The tech companies’ procurement mechanisms have expanded over the last three years to include rooftop solar, direct power purchase from markets and green power certificates.

In the first nine months of 2019, Alibaba, Baidu, Huawei, Tencent, Chindata and GDS actively procured 400,000 MWh of renewable energy, which is roughly equivalent to Beijing’s total power consumption over a 24-hour period, the study, Clean Cloud 2020: Tracking Renewable Energy Use in China’s Tech Industry, noted.

But Chinese tech companies must scale up their renewable energy ambitions, Greenpeace said.

“In the face of global climate crisis, there’s an urgent need to clean up our internet. Power consumption from China’s internet industry is skyrocketing, and it’s imperative that Chinese internet giants lead the sector to break away from its reliance on coal,” said its East Asia climate and energy campaigner Ye Ruiqi.

Greenpeace urged the internet and data centre companies to set targets for 100 per cent renewable energy use, scale up procurement of wind and solar energy, and actively disclose energy use data and greenhouse gas emissions.

The study found that only 20 per cent of the Chinese tech corporations analysed disclose electricity use and greenhouse gases emissions, compared to 80 per cent of 16 mainstream global tech companies.

Tencent, operator of the mainland’s popular messaging app WeChat, was the only firm to publicly disclose energy consumption statistics for data centres constructed over the last four years. But it has made almost no progress on renewable energy procurement.

The Clean Cloud 2020 report also showed how none of the Chinese companies analysed have disclosed their energy mix, while 50 per cent of the global companies gave out this information in the previous report by Greenpeace.

Many of China’s biggest tech companies have made some progress on renewable energy procurement in recent years, but they still lag behind their global peers. They must scale up their ambition and action.

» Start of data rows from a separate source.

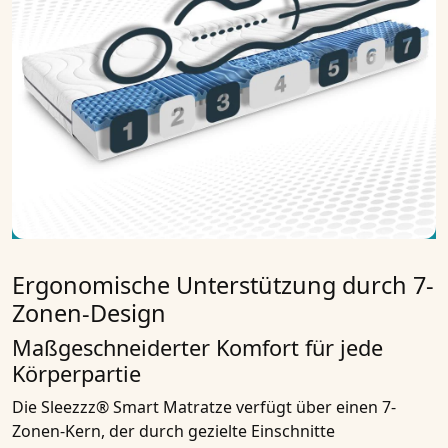
Ergonomische Unterstützung durch 7-
Zonen-Design
Maßgeschneiderter Komfort für jede
Körperpartie
Die Sleezzz® Smart Matratze verfügt über einen 7-
Zonen-Kern, der durch gezielte Einschnitte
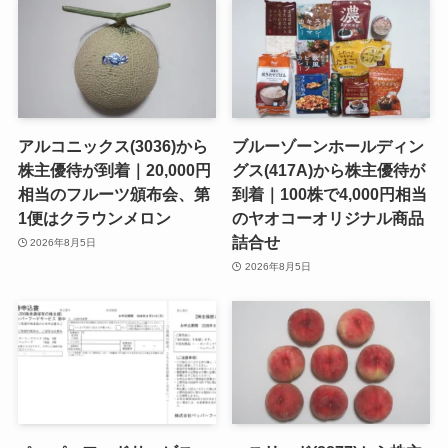
アルコニックス(3036)から
ブルーゾーンホールディン
株主優待が到着｜20,000円
グス(417A)から株主優待が
相当のフルーツ頒布会、第
到着｜100株で4,000円相当
1便はクラウンメロン
のヤオコーオリジナル商品
詰合せ
2026年8月5日
2026年8月5日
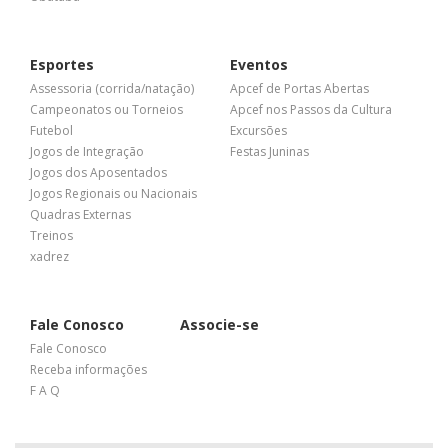
Esportes
Eventos
Assessoria (corrida/natação)
Apcef de Portas Abertas
Campeonatos ou Torneios
Apcef nos Passos da Cultura
Futebol
Excursões
Jogos de Integração
Festas Juninas
Jogos dos Aposentados
Jogos Regionais ou Nacionais
Quadras Externas
Treinos
xadrez
Fale Conosco
Associe-se
Fale Conosco
Receba informações
F A Q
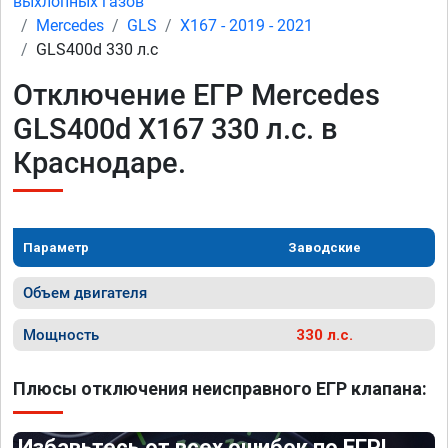
выхлопных газов
Mercedes
GLS
X167 - 2019 - 2021
GLS400d 330 л.с
Отключение ЕГР Mercedes
GLS400d X167 330 л.с. в
Краснодаре.
Параметр
Заводские
Объем двигателя
Мощность
330 л.с.
Плюсы отключения неисправного ЕГР клапана:
Избавьтесь от всех ошибок по ЕГР!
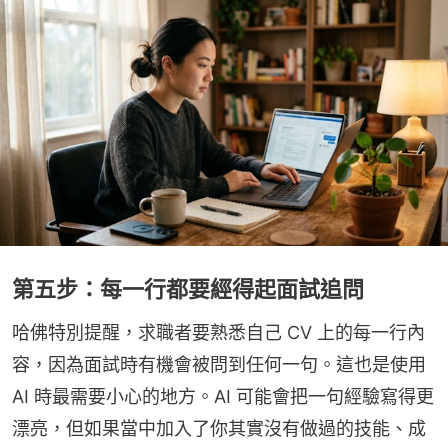
第五步：每一行都要經得起面試追問
哈佛特別提醒，求職者要熟悉自己 CV 上的每一行內
容，因為面試時有機會被問到任何一句。這也是使用 
AI 時最需要小心的地方。AI 可能會把一句經驗寫得更
漂亮，但如果當中加入了你其實沒有做過的技能、成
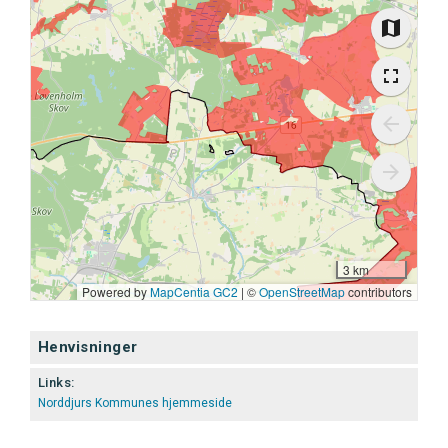
Henvisninger
Links:
Norddjurs Kommunes hjemmeside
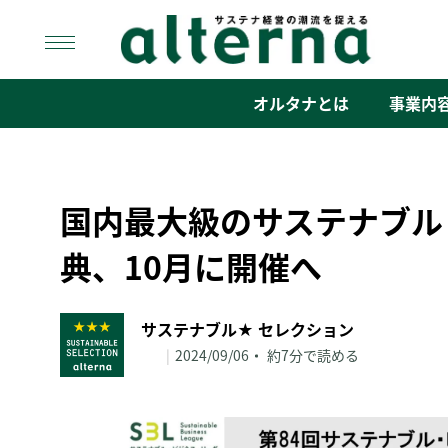
Skip
to
content
オルタナ
「サステナ経営」の潮流を捉える
オルタナとは
事業内
国内最大級のサステナブル
典、10月に開催へ
サステナブル★ セレクション
|
2024/09/06
約7分で読める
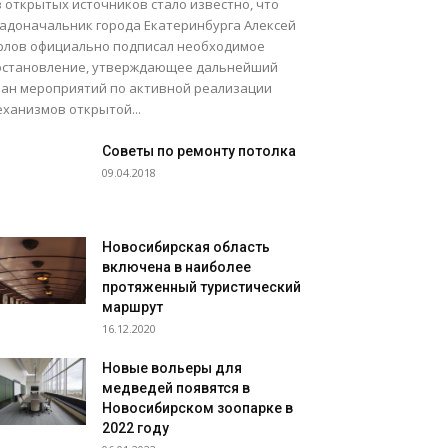
 открытых источников стало известно, что
радоначальник города Екатеринбурга Алексей
рлов официально подписал необходимое
остановление, утверждающее дальнейший
лан мероприятий по активной реализации
еханизмов открытой...
Советы по ремонту потолка
09.04.2018
Новосибирская область
включена в наиболее
протяженный туристический
маршрут
16.12.2020
Новые вольеры для
медведей появятся в
Новосибирском зоопарке в
2022 году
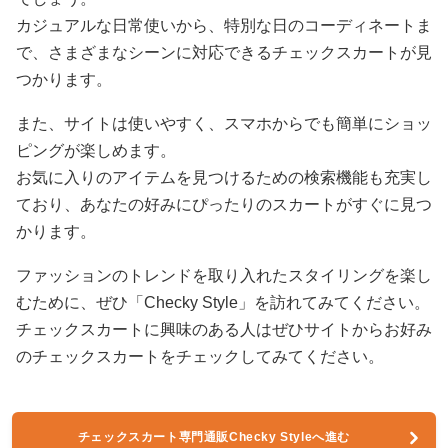
カジュアルな日常使いから、特別な日のコーディネートま
で、さまざまなシーンに対応できるチェックスカートが見
つかります。
また、サイトは使いやすく、スマホからでも簡単にショッ
ピングが楽しめます。
お気に入りのアイテムを見つけるための検索機能も充実し
ており、あなたの好みにぴったりのスカートがすぐに見つ
かります。
ファッションのトレンドを取り入れたスタイリングを楽し
むために、ぜひ「Checky Style」を訪れてみてください。
チェックスカートに興味のある人はぜひサイトからお好み
のチェックスカートをチェックしてみてください。
チェックスカート専門通販Checky Styleへ進む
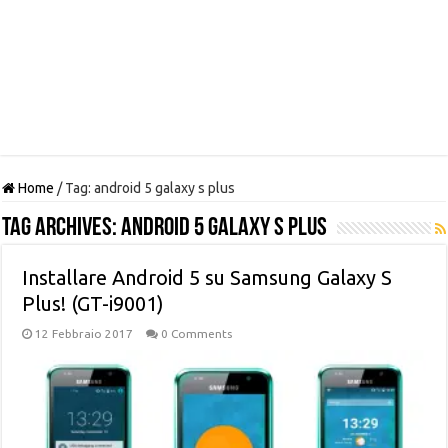
Home
/
Tag:
android 5 galaxy s plus
Tag Archives:
android 5 galaxy s plus
Installare Android 5 su Samsung Galaxy S
Plus! (GT-i9001)
12 Febbraio 2017
0 Comments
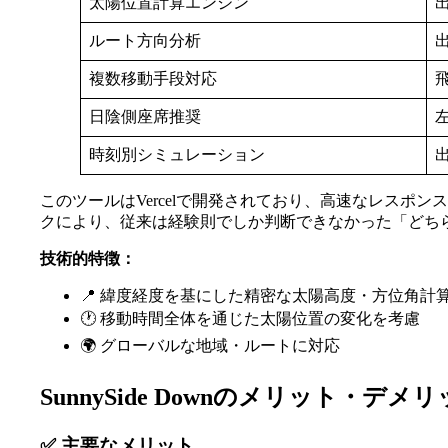
太陽位置計算エンジン
ルート方向分析
複数移動手段対応
日陰側座席推奨
時刻別シミュレーション
このツールはVercelで開発されており、高速なレス
クにより、従来は経験則でしか判断できなかった「どち
技術的特徴：
📍 緯度経度を基にした精密な太陽高度・方位角計
🕐 移動時間全体を通じた太陽位置の変化を考慮
🌍 グローバルな地域・ルートに対応
SunnySide Downのメリット・デメ
✅ 主要なメリット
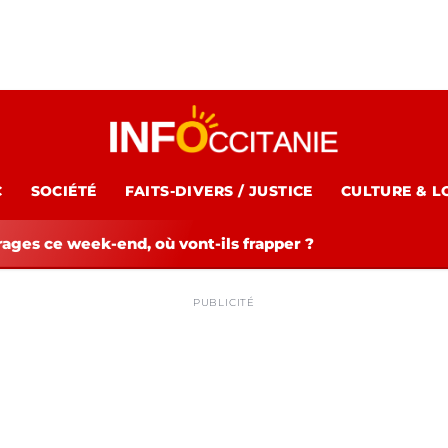
C
SOCIÉTÉ
FAITS-DIVERS / JUSTICE
CULTURE & L
rages ce week-end, où vont-ils frapper ?
PUBLICITÉ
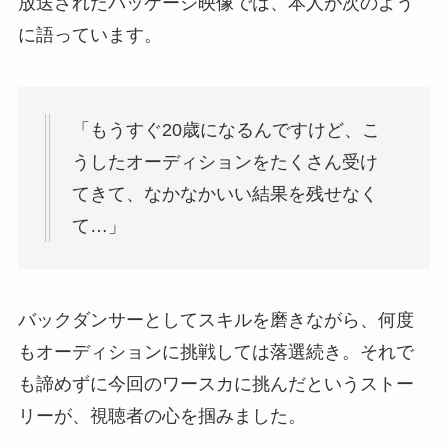
放送されたパッケージ映像では、本人が次のよう
に語っています。
「もうすぐ20歳になるんですけど、こ
うしたオーディションをたくさん受け
てきて、なかなかいい結果を残せなく
て…」
バックダンサーとしてスキルを磨きながら、何度
もオーディションに挑戦しては落選続き。それで
も諦めずに今回のワースカに挑んだというストー
リーが、視聴者の心を掴みました。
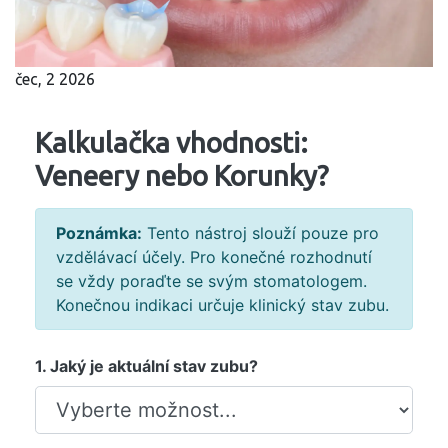
čec, 2 2026
Kalkulačka vhodnosti:
Veneery nebo Korunky?
Poznámka:
Tento nástroj slouží pouze pro
vzdělávací účely. Pro konečné rozhodnutí
se vždy poraďte se svým stomatologem.
Konečnou indikaci určuje klinický stav zubu.
1. Jaký je aktuální stav zubu?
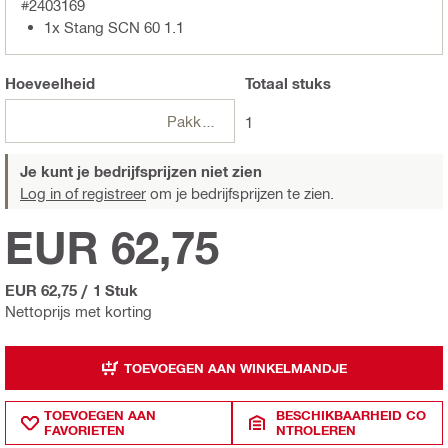
#2403169
1x Stang SCN 60 1.1
Hoeveelheid
Totaal
stuks
Pakketten
1
Je kunt je bedrijfsprijzen niet zien
Log in of registreer
om je bedrijfsprijzen te zien.
EUR 62,75
EUR 62,75
/
1 Stuk
Nettoprijs met korting
TOEVOEGEN AAN WINKELMANDJE
TOEVOEGEN AAN
BESCHIKBAARHEID CO
FAVORIETEN
NTROLEREN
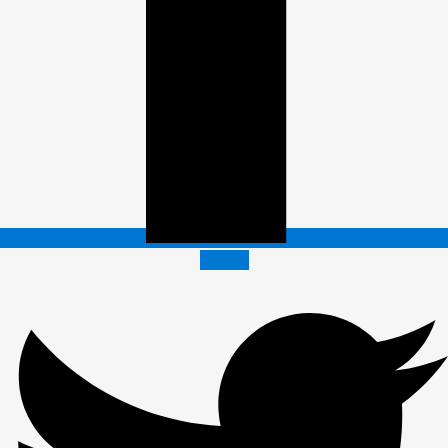
Twitter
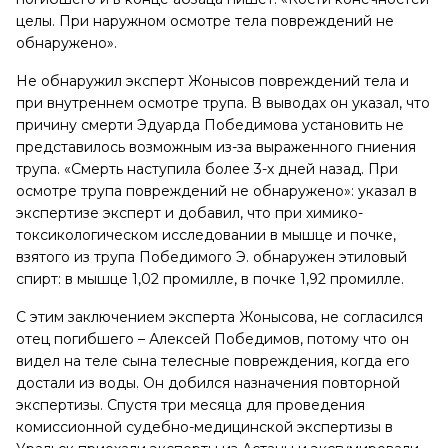
целы. При наружном осмотре тела повреждений не
обнаружено».
Не обнаружил эксперт Жонысов повреждений тела и
при внутреннем осмотре трупа. В выводах он указал, что
причину смерти Эдуарда Победимова установить не
представилось возможным из-за выраженного гниения
трупа. «Смерть наступила более 3-х дней назад. При
осмотре трупа повреждений не обнаружено»: указал в
экспертизе эксперт и добавил, что при химико-
токсикологическом исследовании в мышце и почке,
взятого из трупа Победимого Э. обнаружен этиловый
спирт: в мышце 1,02 промилле, в почке 1,92 промилле.
С этим заключением эксперта Жонысова, не согласился
отец погибшего – Алексей Победимов, потому что он
видел на теле сына телесные повреждения, когда его
достали из воды. Он добился назначения повторной
экспертизы. Спустя три месяца для проведения
комиссионной судебно-медицинской экспертизы в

Ye Ruiqi, climate and energy campaigner, Greenpeace East Asia

How Chinese tech companies are gaining pace in the renewable energy race

The study also noted how Chinese companies have started to influence the government on energy efficiency and renewable energy.

Chindata and Alibaba have been working with the government of Zhangjiakou, in Hebei province, to advocate a “four party cooperation mechanism”—which includes the government, grid, power plants and consumers—that allows cloud companies and data centre operators to purchase renewable energy directly from wind and solar power generators.

In the first nine months of 2019, Alibaba procured 140 GWh of renewable energy while Chindata procured 96 GWh in the area. Chindata’s Guangting Reservoir Data Center in Zhangjiakou ran on 56 per cent renewable energy during the first half of last year.

Over 60 per cent of Chinese companies surveyed have participated in green power certificate schemes, which measure sustainability commitments made by data centres.

In July 2017, China launched a pilot programme that permits voluntary trade of green power certificates from solar and wind power, with each certificate representing 1 MWh of electricity.

Buying green power certificates allows companies to claim environmental benefits associated with renewable energy generation, even if electricity from a renewable power plant does not feed directly into a data centre facility.

“As China’s power market reforms deepen, a number of pilot procurement markets have emerged, including distributed generation markets, interprovincial and spot markets for green energy. These will likely be scaled up within the next few years, which will offer more diversified and cost-effective procurement options for cloud companies and data center operators,” said the report.